## Exercise data:
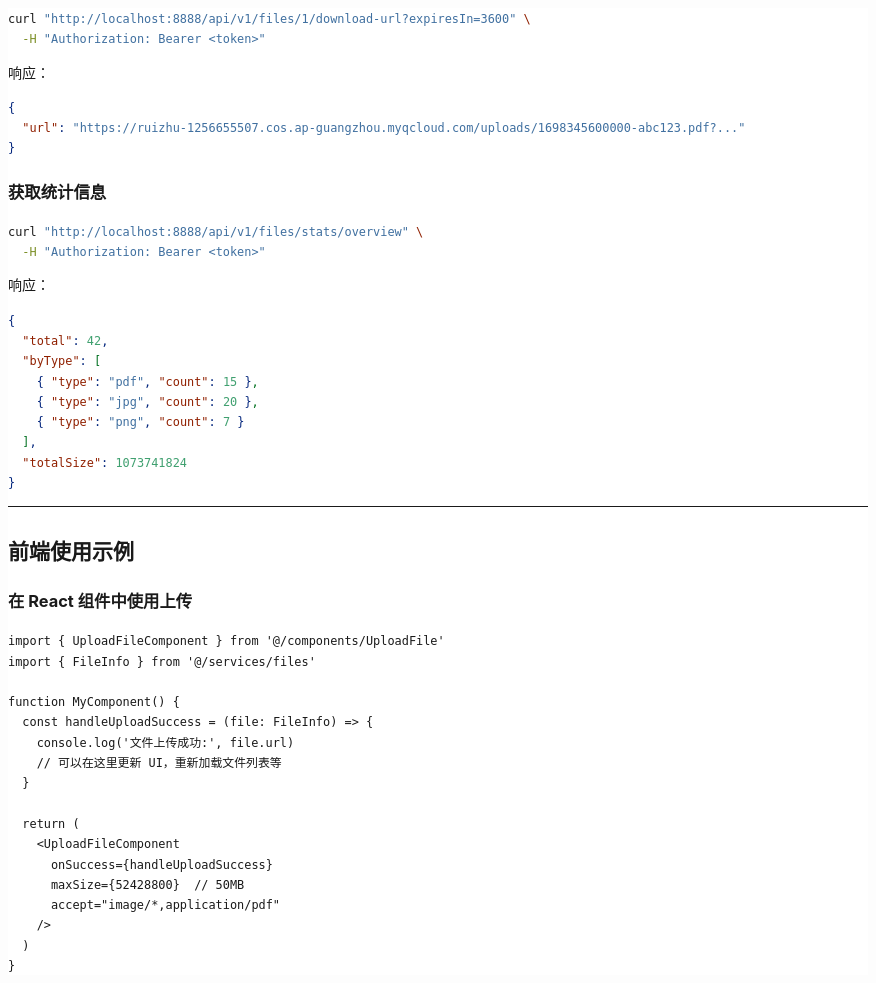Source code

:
 ```bash
curl "http://localhost:8888/api/v1/files/1/download-url?expiresIn=3600" \
  -H "Authorization: Bearer <token>"
```

响应：
```json
{
  "url": "https://ruizhu-1256655507.cos.ap-guangzhou.myqcloud.com/uploads/1698345600000-abc123.pdf?..."
}
```

### 获取统计信息

```bash
curl "http://localhost:8888/api/v1/files/stats/overview" \
  -H "Authorization: Bearer <token>"
```

响应：
```json
{
  "total": 42,
  "byType": [
    { "type": "pdf", "count": 15 },
    { "type": "jpg", "count": 20 },
    { "type": "png", "count": 7 }
  ],
  "totalSize": 1073741824
}
```

---

## 前端使用示例

### 在 React 组件中使用上传

```tsx
import { UploadFileComponent } from '@/components/UploadFile'
import { FileInfo } from '@/services/files'

function MyComponent() {
  const handleUploadSuccess = (file: FileInfo) => {
    console.log('文件上传成功:', file.url)
    // 可以在这里更新 UI，重新加载文件列表等
  }

  return (
    <UploadFileComponent
      onSuccess={handleUploadSuccess}
      maxSize={52428800}  // 50MB
      accept="image/*,application/pdf"
    />
  )
}
```
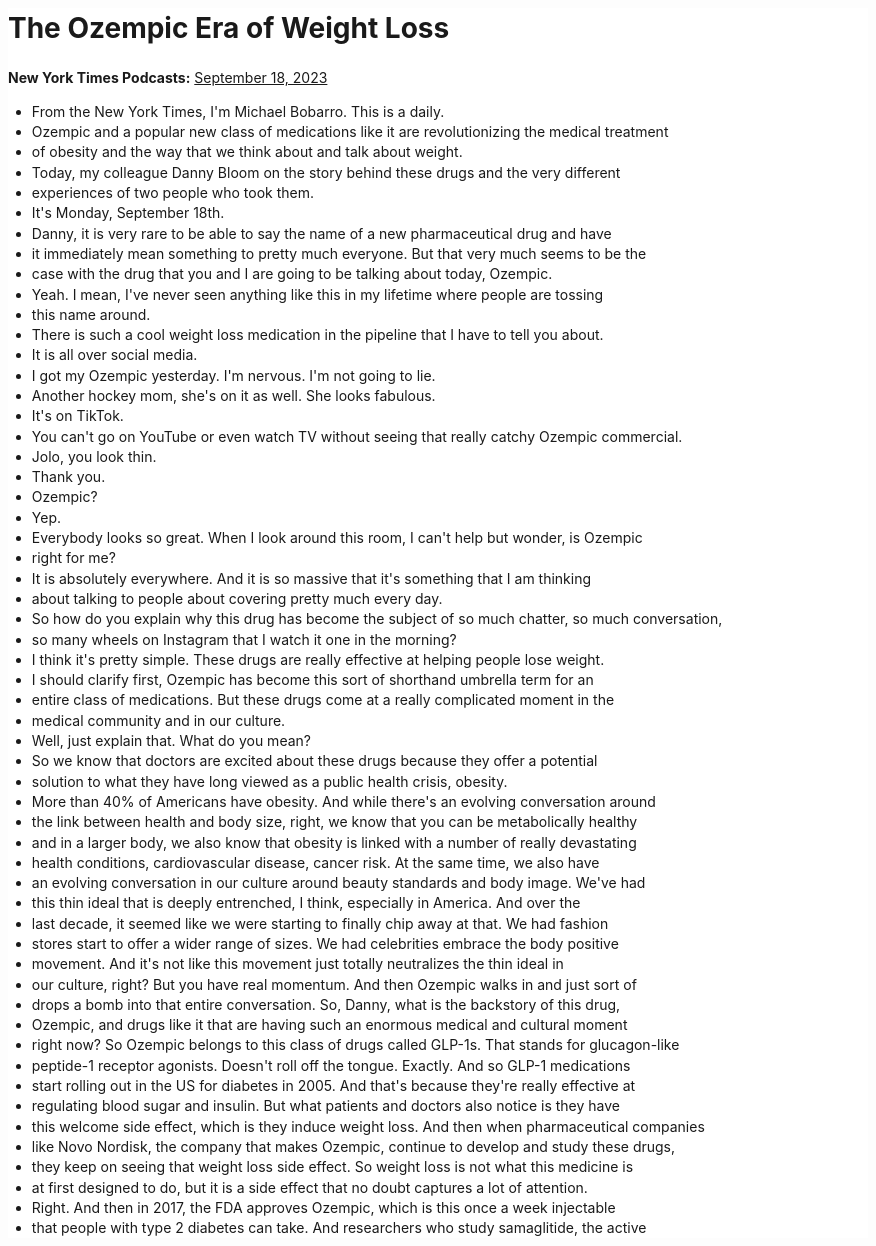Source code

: # The Ozempic Era of Weight Loss
**New York Times Podcasts:** [September 18, 2023](https://www.youtube.com/watch?v=JNVmsUUhxqc)
*  From the New York Times, I'm Michael Bobarro. This is a daily.
*  Ozempic and a popular new class of medications like it are revolutionizing the medical treatment
*  of obesity and the way that we think about and talk about weight.
*  Today, my colleague Danny Bloom on the story behind these drugs and the very different
*  experiences of two people who took them.
*  It's Monday, September 18th.
*  Danny, it is very rare to be able to say the name of a new pharmaceutical drug and have
*  it immediately mean something to pretty much everyone. But that very much seems to be the
*  case with the drug that you and I are going to be talking about today, Ozempic.
*  Yeah. I mean, I've never seen anything like this in my lifetime where people are tossing
*  this name around.
*  There is such a cool weight loss medication in the pipeline that I have to tell you about.
*  It is all over social media.
*  I got my Ozempic yesterday. I'm nervous. I'm not going to lie.
*  Another hockey mom, she's on it as well. She looks fabulous.
*  It's on TikTok.
*  You can't go on YouTube or even watch TV without seeing that really catchy Ozempic commercial.
*  Jolo, you look thin.
*  Thank you.
*  Ozempic?
*  Yep.
*  Everybody looks so great. When I look around this room, I can't help but wonder, is Ozempic
*  right for me?
*  It is absolutely everywhere. And it is so massive that it's something that I am thinking
*  about talking to people about covering pretty much every day.
*  So how do you explain why this drug has become the subject of so much chatter, so much conversation,
*  so many wheels on Instagram that I watch it one in the morning?
*  I think it's pretty simple. These drugs are really effective at helping people lose weight.
*  I should clarify first, Ozempic has become this sort of shorthand umbrella term for an
*  entire class of medications. But these drugs come at a really complicated moment in the
*  medical community and in our culture.
*  Well, just explain that. What do you mean?
*  So we know that doctors are excited about these drugs because they offer a potential
*  solution to what they have long viewed as a public health crisis, obesity.
*  More than 40% of Americans have obesity. And while there's an evolving conversation around
*  the link between health and body size, right, we know that you can be metabolically healthy
*  and in a larger body, we also know that obesity is linked with a number of really devastating
*  health conditions, cardiovascular disease, cancer risk. At the same time, we also have
*  an evolving conversation in our culture around beauty standards and body image. We've had
*  this thin ideal that is deeply entrenched, I think, especially in America. And over the
*  last decade, it seemed like we were starting to finally chip away at that. We had fashion
*  stores start to offer a wider range of sizes. We had celebrities embrace the body positive
*  movement. And it's not like this movement just totally neutralizes the thin ideal in
*  our culture, right? But you have real momentum. And then Ozempic walks in and just sort of
*  drops a bomb into that entire conversation. So, Danny, what is the backstory of this drug,
*  Ozempic, and drugs like it that are having such an enormous medical and cultural moment
*  right now? So Ozempic belongs to this class of drugs called GLP-1s. That stands for glucagon-like
*  peptide-1 receptor agonists. Doesn't roll off the tongue. Exactly. And so GLP-1 medications
*  start rolling out in the US for diabetes in 2005. And that's because they're really effective at
*  regulating blood sugar and insulin. But what patients and doctors also notice is they have
*  this welcome side effect, which is they induce weight loss. And then when pharmaceutical companies
*  like Novo Nordisk, the company that makes Ozempic, continue to develop and study these drugs,
*  they keep on seeing that weight loss side effect. So weight loss is not what this medicine is
*  at first designed to do, but it is a side effect that no doubt captures a lot of attention.
*  Right. And then in 2017, the FDA approves Ozempic, which is this once a week injectable
*  that people with type 2 diabetes can take. And researchers who study samaglitide, the active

## Required work:
Look above for the line holding "over social media." and the line holding "image. We've had". Retype both, and every line between them, word for word and nothing else.

## Solution to the exercise:
*  It is all over social media.
*  I got my Ozempic yesterday. I'm nervous. I'm not going to lie.
*  Another hockey mom, she's on it as well. She looks fabulous.
*  It's on TikTok.
*  You can't go on YouTube or even watch TV without seeing that really catchy Ozempic commercial.
*  Jolo, you look thin.
*  Thank you.
*  Ozempic?
*  Yep.
*  Everybody looks so great. When I look around this room, I can't help but wonder, is Ozempic
*  right for me?
*  It is absolutely everywhere. And it is so massive that it's something that I am thinking
*  about talking to people about covering pretty much every day.
*  So how do you explain why this drug has become the subject of so much chatter, so much conversation,
*  so many wheels on Instagram that I watch it one in the morning?
*  I think it's pretty simple. These drugs are really effective at helping people lose weight.
*  I should clarify first, Ozempic has become this sort of shorthand umbrella term for an
*  entire class of medications. But these drugs come at a really complicated moment in the
*  medical community and in our culture.
*  Well, just explain that. What do you mean?
*  So we know that doctors are excited about these drugs because they offer a potential
*  solution to what they have long viewed as a public health crisis, obesity.
*  More than 40% of Americans have obesity. And while there's an evolving conversation around
*  the link between health and body size, right, we know that you can be metabolically healthy
*  and in a larger body, we also know that obesity is linked with a number of really devastating
*  health conditions, cardiovascular disease, cancer risk. At the same time, we also have
*  an evolving conversation in our culture around beauty standards and body image. We've had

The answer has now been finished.